In the distance, San-pa shouts, “Wife! Wife!” I don’t respond. A part of me hopes he’ll come looking for me, and yet I need Deh-ja’s advice.
“Tradition demanded we could not speak to anyone for twelve months,” she continues in a monotone, “so we gestured and grunted to make ourselves understood. One morning I woke up, and he was gone. That was seven years ago.”
I should offer comforting words. Instead, I weep at the inescapable brutality of fate. “I also had a human reject. I didn’t perform the rite. I took her to Menghai. Now San-pa and I are married, but she’s gone. To America.”

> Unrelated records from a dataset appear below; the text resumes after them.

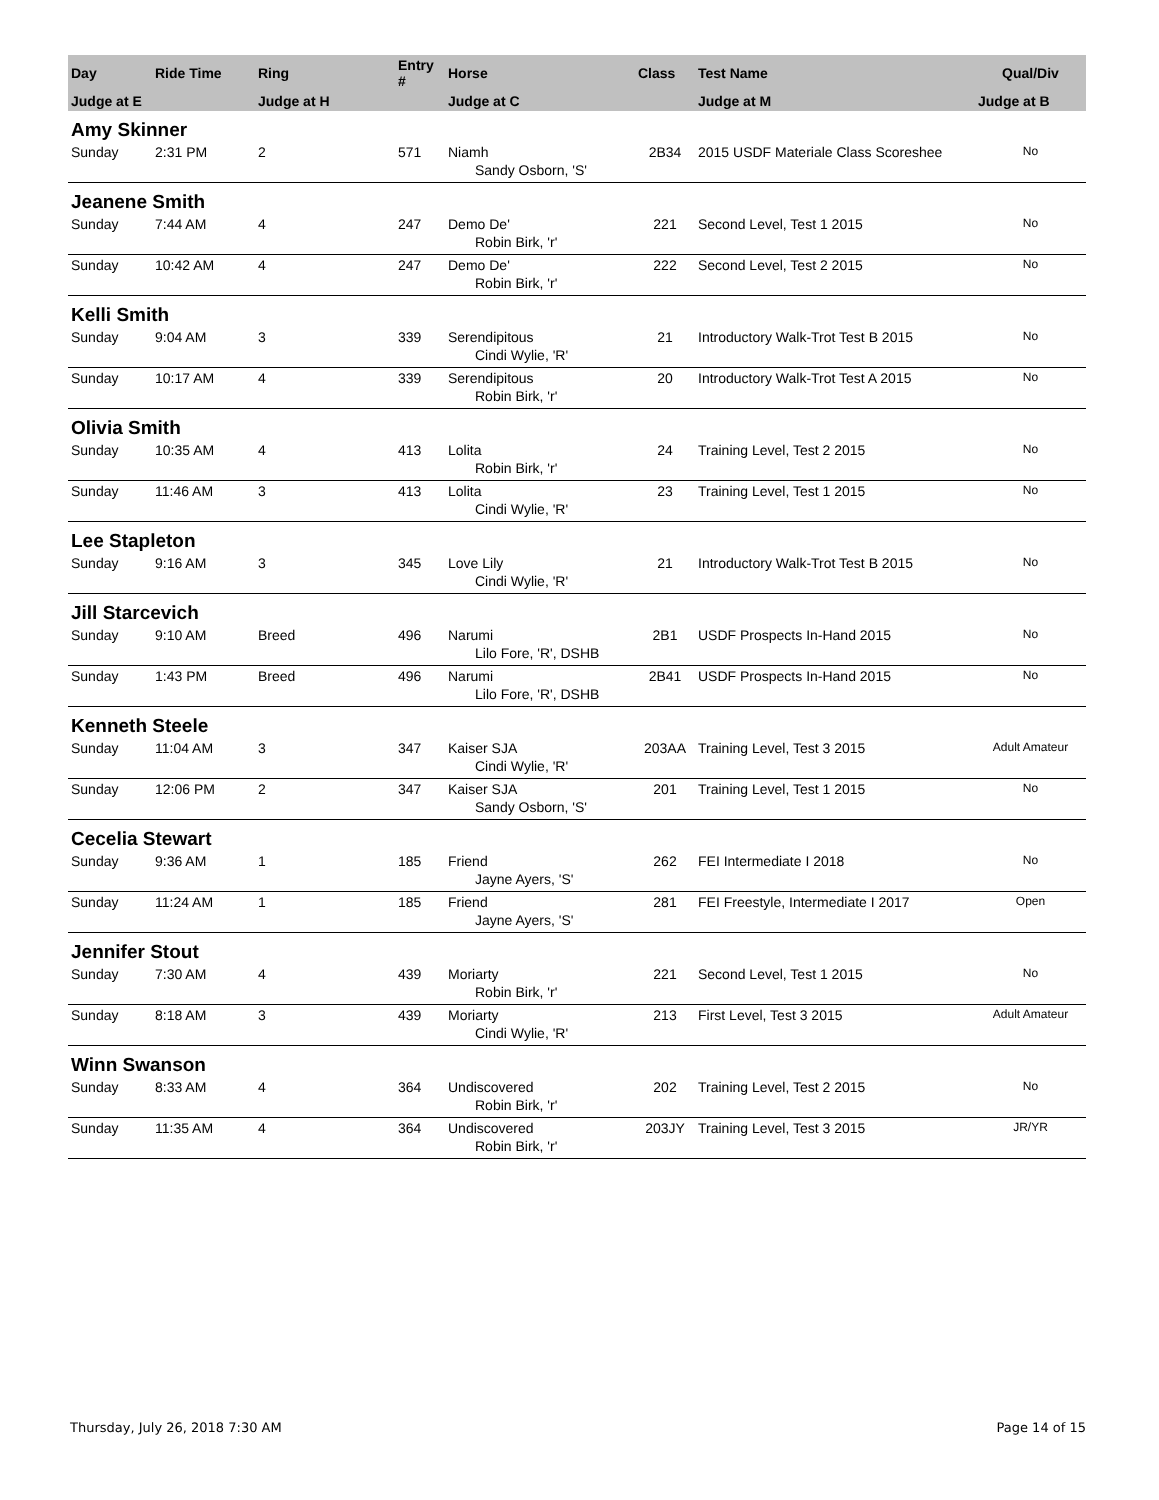| Day | Ride Time | Ring | Entry # | Horse | Class | Test Name | Qual/Div |
| --- | --- | --- | --- | --- | --- | --- | --- |
| Judge at E | | Judge at H | | Judge at C | | Judge at M | Judge at B |
| Amy Skinner | | | | | | | |
| Sunday | 2:31 PM | 2 | 571 | Niamh | 2B34 | 2015 USDF Materiale Class Scoreshee | No |
| | | | | Sandy Osborn, 'S' | | | |
| Jeanene Smith | | | | | | | |
| Sunday | 7:44 AM | 4 | 247 | Demo De' | 221 | Second Level, Test 1 2015 | No |
| | | | | Robin Birk, 'r' | | | |
| Sunday | 10:42 AM | 4 | 247 | Demo De' | 222 | Second Level, Test 2 2015 | No |
| | | | | Robin Birk, 'r' | | | |
| Kelli Smith | | | | | | | |
| Sunday | 9:04 AM | 3 | 339 | Serendipitous | 21 | Introductory Walk-Trot Test B 2015 | No |
| | | | | Cindi Wylie, 'R' | | | |
| Sunday | 10:17 AM | 4 | 339 | Serendipitous | 20 | Introductory Walk-Trot Test A 2015 | No |
| | | | | Robin Birk, 'r' | | | |
| Olivia Smith | | | | | | | |
| Sunday | 10:35 AM | 4 | 413 | Lolita | 24 | Training Level, Test 2 2015 | No |
| | | | | Robin Birk, 'r' | | | |
| Sunday | 11:46 AM | 3 | 413 | Lolita | 23 | Training Level, Test 1 2015 | No |
| | | | | Cindi Wylie, 'R' | | | |
| Lee Stapleton | | | | | | | |
| Sunday | 9:16 AM | 3 | 345 | Love Lily | 21 | Introductory Walk-Trot Test B 2015 | No |
| | | | | Cindi Wylie, 'R' | | | |
| Jill Starcevich | | | | | | | |
| Sunday | 9:10 AM | Breed | 496 | Narumi | 2B1 | USDF Prospects In-Hand 2015 | No |
| | | | | Lilo Fore, 'R', DSHB | | | |
| Sunday | 1:43 PM | Breed | 496 | Narumi | 2B41 | USDF Prospects In-Hand 2015 | No |
| | | | | Lilo Fore, 'R', DSHB | | | |
| Kenneth Steele | | | | | | | |
| Sunday | 11:04 AM | 3 | 347 | Kaiser SJA | 203AA | Training Level, Test 3 2015 | Adult Amateur |
| | | | | Cindi Wylie, 'R' | | | |
| Sunday | 12:06 PM | 2 | 347 | Kaiser SJA | 201 | Training Level, Test 1 2015 | No |
| | | | | Sandy Osborn, 'S' | | | |
| Cecelia Stewart | | | | | | | |
| Sunday | 9:36 AM | 1 | 185 | Friend | 262 | FEI Intermediate I 2018 | No |
| | | | | Jayne Ayers, 'S' | | | |
| Sunday | 11:24 AM | 1 | 185 | Friend | 281 | FEI Freestyle, Intermediate I 2017 | Open |
| | | | | Jayne Ayers, 'S' | | | |
| Jennifer Stout | | | | | | | |
| Sunday | 7:30 AM | 4 | 439 | Moriarty | 221 | Second Level, Test 1 2015 | No |
| | | | | Robin Birk, 'r' | | | |
| Sunday | 8:18 AM | 3 | 439 | Moriarty | 213 | First Level, Test 3 2015 | Adult Amateur |
| | | | | Cindi Wylie, 'R' | | | |
| Winn Swanson | | | | | | | |
| Sunday | 8:33 AM | 4 | 364 | Undiscovered | 202 | Training Level, Test 2 2015 | No |
| | | | | Robin Birk, 'r' | | | |
| Sunday | 11:35 AM | 4 | 364 | Undiscovered | 203JY | Training Level, Test 3 2015 | JR/YR |
| | | | | Robin Birk, 'r' | | | |
Thursday, July 26, 2018 7:30 AM Page 14 of 15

Deh-ja draws the back of her hand across her mouth. How can I know which part of the story shocks her most? That the little girl she once knew had a baby without marriage? That I didn’t rid the world of my human reject? That I gave her away?
“Wife! Wife!”
I ignore San-pa. I’m less than one full cycle married and already I’m disobedient.
Now it’s my turn to grab Deh-ja’s arm. She doesn’t pull away, but her muscles tense under my fingers. I’ve been through too much already. Leave me be.
“What do I do?” I ask. “How do I go on?”
Her laugh carries weariness and despair. “All you can do is live,” she says. “You don’t have a choice. Life continues whether we want it to or not. The sun will rise despite our suffering.” She pauses. Her eyes take in the meagerness of her surroundings. “Maybe this is better than nothing. Maybe this is all we deserve. No nima can find a cure for us. No ruma can mix a potion. But isn’t this better than no life at all? Isn’t it better than hearing the tree that represents me in the spirit world crash to the ground?”
I don’t want to accept her words, but a part of me knows she’s right. I remember that woman who had multiple stillborn babies but kept trying until one lived. And Deh-ja has been through the very worst that can happen to a woman and yet she’s still scraping by.